-- Short exercise 1 --
For each statement below, say whether it agrees with the SSD text. Answer yes or no and quote the deciding words. (a) NAND chips with feature sizes of 32nm or less had write latencies as high as 2.5ms. (b) Manufacturers can improve density, cost, reliability, and performance all at the same time. (c) Enterprise-grade SSDs are built only in the 2.5” form factor.
-- Short exercise 2 --
Reproduce the SSD text between "This leaves SSD" and "more costly products.", inclusive, without changing anything.

-- Text --
In addition, researchers also found that increasing density also increases read and write latencies. NAND chips with feature sizes above 64nm had read latencies of 20us or less and write latencies of 0.5ms or less, while those with feature sizes of 32nm or less had read latencies between 20us and 60us and write latencies between 0.5ms and 2.5ms.
This leaves SSD and NAND manufacturers with a choice among density, cost, reliability, and performance. In any scenario, at least one of these four must be sacrificed to improve the others. This means that, even if SSDs can achieve cost parity with HDDs, it will be at the expense of reliability, density or performance. In fact, as discussed above, enterprise-grade SSDs already sacrifice write performance, cost and even density to address the threat of reduced reliability and data integrity and have built non-2.5” form factor configurations and added special coding or technologies to meet reliability and performance demands, resulting in more costly products.

-- Data items --

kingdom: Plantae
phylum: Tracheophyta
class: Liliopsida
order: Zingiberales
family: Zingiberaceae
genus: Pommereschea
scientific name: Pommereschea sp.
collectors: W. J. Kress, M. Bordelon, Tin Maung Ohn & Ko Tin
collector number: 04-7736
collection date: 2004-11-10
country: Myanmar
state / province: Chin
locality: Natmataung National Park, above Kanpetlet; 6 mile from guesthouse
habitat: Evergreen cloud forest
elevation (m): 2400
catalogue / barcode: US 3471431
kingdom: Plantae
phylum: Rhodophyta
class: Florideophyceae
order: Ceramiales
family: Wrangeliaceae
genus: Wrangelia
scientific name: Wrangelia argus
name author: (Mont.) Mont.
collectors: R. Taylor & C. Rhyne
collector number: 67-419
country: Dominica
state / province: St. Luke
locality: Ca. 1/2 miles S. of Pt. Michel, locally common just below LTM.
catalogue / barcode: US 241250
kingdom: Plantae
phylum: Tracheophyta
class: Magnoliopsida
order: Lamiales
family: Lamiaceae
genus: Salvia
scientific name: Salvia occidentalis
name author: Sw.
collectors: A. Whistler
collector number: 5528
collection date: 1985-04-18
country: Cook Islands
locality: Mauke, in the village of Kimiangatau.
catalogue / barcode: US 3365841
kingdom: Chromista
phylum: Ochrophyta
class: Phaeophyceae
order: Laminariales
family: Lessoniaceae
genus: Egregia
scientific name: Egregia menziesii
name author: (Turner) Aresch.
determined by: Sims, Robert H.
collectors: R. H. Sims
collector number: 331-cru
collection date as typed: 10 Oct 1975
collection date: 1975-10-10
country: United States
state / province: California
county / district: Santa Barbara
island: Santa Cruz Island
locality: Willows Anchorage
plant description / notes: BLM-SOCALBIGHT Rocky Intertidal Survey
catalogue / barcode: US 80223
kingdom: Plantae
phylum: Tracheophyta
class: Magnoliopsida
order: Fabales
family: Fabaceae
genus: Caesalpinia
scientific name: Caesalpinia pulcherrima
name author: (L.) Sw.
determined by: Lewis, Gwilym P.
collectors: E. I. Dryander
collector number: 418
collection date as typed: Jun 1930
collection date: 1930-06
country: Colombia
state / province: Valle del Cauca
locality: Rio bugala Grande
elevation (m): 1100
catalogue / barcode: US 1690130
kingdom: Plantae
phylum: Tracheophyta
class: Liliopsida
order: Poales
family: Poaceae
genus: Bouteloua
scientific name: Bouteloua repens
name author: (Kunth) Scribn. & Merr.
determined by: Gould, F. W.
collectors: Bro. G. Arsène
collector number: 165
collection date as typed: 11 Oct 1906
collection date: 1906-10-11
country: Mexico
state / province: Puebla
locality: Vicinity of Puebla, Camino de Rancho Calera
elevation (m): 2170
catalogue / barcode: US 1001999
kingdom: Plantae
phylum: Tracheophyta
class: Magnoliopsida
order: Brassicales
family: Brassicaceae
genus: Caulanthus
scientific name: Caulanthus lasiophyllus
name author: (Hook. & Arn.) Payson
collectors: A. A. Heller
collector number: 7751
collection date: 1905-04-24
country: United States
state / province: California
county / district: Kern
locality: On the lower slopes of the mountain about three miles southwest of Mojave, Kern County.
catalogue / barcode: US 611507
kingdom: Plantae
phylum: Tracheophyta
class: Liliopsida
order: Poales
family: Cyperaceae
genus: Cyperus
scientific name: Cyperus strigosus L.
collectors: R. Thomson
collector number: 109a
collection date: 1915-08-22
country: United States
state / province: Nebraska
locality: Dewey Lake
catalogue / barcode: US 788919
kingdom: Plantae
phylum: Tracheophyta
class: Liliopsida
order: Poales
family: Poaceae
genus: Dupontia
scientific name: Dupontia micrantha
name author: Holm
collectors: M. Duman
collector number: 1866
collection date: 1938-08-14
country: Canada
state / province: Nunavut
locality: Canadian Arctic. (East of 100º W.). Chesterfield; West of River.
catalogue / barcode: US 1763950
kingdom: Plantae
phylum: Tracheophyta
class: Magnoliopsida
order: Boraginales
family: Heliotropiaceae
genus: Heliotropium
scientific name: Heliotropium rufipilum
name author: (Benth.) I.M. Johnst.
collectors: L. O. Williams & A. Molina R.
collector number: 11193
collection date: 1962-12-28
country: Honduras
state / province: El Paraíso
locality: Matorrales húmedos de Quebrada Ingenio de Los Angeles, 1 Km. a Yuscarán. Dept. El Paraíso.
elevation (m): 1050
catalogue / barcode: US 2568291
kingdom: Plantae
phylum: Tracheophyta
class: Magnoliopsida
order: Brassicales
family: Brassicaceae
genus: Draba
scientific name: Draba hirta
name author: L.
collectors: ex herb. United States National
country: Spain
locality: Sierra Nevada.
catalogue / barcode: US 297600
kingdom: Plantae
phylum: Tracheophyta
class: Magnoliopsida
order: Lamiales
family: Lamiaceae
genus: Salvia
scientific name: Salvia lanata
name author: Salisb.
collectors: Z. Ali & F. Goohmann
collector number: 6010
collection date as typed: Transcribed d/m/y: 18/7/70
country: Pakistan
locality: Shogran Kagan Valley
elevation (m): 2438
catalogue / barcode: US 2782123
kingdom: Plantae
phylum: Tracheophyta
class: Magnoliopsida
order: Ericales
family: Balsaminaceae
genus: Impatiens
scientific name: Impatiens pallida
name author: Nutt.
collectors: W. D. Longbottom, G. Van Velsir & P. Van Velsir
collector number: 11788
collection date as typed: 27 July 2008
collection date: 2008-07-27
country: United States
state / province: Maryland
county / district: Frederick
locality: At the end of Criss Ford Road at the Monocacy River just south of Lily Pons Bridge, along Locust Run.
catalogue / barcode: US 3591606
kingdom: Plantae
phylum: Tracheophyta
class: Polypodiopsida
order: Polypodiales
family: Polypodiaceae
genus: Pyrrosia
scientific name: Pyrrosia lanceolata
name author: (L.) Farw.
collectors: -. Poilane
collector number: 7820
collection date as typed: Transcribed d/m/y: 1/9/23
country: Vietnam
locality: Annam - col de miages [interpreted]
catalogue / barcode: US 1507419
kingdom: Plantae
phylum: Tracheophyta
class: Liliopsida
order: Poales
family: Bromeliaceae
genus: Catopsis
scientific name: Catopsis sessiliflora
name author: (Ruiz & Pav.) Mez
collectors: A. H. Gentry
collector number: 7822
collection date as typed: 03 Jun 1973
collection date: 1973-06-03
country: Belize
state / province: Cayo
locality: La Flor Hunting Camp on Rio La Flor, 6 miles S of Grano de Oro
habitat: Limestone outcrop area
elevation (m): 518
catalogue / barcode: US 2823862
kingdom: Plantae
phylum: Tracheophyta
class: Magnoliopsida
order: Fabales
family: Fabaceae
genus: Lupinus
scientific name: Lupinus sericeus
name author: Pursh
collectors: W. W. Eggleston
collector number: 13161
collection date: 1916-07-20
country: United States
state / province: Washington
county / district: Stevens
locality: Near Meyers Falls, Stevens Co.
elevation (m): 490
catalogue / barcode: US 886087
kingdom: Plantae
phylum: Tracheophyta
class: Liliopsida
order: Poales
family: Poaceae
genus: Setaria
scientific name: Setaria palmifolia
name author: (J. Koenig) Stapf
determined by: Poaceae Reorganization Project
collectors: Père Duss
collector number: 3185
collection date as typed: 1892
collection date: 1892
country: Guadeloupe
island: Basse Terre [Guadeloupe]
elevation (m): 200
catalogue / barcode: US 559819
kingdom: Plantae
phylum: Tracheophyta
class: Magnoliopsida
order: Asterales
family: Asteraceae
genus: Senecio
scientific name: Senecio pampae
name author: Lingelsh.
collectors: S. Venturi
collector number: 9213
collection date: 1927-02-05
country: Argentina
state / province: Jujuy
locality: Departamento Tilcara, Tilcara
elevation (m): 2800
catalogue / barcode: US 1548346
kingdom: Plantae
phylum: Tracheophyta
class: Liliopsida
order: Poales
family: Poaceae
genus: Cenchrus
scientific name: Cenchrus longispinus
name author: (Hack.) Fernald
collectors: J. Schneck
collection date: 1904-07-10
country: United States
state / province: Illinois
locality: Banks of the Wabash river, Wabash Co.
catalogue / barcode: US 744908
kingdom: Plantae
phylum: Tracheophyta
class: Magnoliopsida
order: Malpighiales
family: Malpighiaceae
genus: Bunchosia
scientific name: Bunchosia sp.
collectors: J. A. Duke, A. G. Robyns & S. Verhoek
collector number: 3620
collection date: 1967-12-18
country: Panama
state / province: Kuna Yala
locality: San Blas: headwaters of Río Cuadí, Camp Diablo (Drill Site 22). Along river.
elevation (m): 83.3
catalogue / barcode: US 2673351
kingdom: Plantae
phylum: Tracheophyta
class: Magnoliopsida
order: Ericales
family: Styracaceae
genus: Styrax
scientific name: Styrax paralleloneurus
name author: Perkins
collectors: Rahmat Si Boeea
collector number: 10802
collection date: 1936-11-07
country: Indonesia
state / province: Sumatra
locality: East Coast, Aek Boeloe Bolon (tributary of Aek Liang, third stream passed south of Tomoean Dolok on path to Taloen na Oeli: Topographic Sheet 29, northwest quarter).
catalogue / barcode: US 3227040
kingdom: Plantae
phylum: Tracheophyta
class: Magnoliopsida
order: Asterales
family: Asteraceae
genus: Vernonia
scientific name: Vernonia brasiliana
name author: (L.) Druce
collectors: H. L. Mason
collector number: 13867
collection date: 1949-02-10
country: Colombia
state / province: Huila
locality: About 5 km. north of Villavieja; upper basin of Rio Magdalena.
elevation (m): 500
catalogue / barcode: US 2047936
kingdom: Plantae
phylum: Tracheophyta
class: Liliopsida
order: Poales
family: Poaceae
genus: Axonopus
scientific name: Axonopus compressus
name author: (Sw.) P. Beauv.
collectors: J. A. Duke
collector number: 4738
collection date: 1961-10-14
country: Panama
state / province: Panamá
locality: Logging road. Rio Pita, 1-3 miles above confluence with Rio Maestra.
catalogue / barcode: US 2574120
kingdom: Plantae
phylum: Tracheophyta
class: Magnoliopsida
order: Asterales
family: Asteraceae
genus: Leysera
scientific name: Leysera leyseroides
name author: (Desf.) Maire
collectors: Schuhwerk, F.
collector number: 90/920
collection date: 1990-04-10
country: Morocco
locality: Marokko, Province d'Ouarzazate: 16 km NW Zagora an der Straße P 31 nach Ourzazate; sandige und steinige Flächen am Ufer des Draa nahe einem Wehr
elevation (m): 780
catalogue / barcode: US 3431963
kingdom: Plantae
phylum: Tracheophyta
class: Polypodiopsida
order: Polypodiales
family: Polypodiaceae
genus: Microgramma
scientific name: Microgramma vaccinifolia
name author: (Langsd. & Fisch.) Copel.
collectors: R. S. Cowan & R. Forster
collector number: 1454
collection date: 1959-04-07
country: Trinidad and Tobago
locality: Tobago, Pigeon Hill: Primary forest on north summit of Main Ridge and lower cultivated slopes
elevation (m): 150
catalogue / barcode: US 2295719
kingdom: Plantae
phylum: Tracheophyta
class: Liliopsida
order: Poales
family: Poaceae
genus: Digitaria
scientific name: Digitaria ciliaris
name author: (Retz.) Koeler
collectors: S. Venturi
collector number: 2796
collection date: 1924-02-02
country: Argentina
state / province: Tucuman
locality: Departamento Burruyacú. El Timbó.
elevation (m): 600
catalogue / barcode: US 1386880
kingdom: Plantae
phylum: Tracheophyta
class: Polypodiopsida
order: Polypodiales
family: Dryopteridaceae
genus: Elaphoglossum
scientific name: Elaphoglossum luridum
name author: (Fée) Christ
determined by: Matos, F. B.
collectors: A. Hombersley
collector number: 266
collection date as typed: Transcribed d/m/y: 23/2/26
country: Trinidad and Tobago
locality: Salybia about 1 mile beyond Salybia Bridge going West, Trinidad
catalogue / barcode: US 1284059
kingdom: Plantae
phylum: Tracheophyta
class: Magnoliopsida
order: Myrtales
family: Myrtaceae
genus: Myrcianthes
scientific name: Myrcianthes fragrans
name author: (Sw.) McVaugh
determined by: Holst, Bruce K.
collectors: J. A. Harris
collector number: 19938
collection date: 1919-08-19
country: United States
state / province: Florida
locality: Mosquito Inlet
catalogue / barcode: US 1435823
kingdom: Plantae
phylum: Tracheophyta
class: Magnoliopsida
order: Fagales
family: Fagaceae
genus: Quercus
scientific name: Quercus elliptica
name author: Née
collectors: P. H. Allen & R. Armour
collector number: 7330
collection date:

-- Correct answer 1 --
(a) Yes: "write latencies between 0.5ms and 2.5ms"
(b) No: "at least one of these four must be sacrificed to improve the others"
(c) No: "have built non-2.5” form factor configurations"

-- Correct answer 2 --
This leaves SSD and NAND manufacturers with a choice among density, cost, reliability, and performance. In any scenario, at least one of these four must be sacrificed to improve the others. This means that, even if SSDs can achieve cost parity with HDDs, it will be at the expense of reliability, density or performance. In fact, as discussed above, enterprise-grade SSDs already sacrifice write performance, cost and even density to address the threat of reduced reliability and data integrity and have built non-2.5” form factor configurations and added special coding or technologies to meet reliability and performance demands, resulting in more costly products.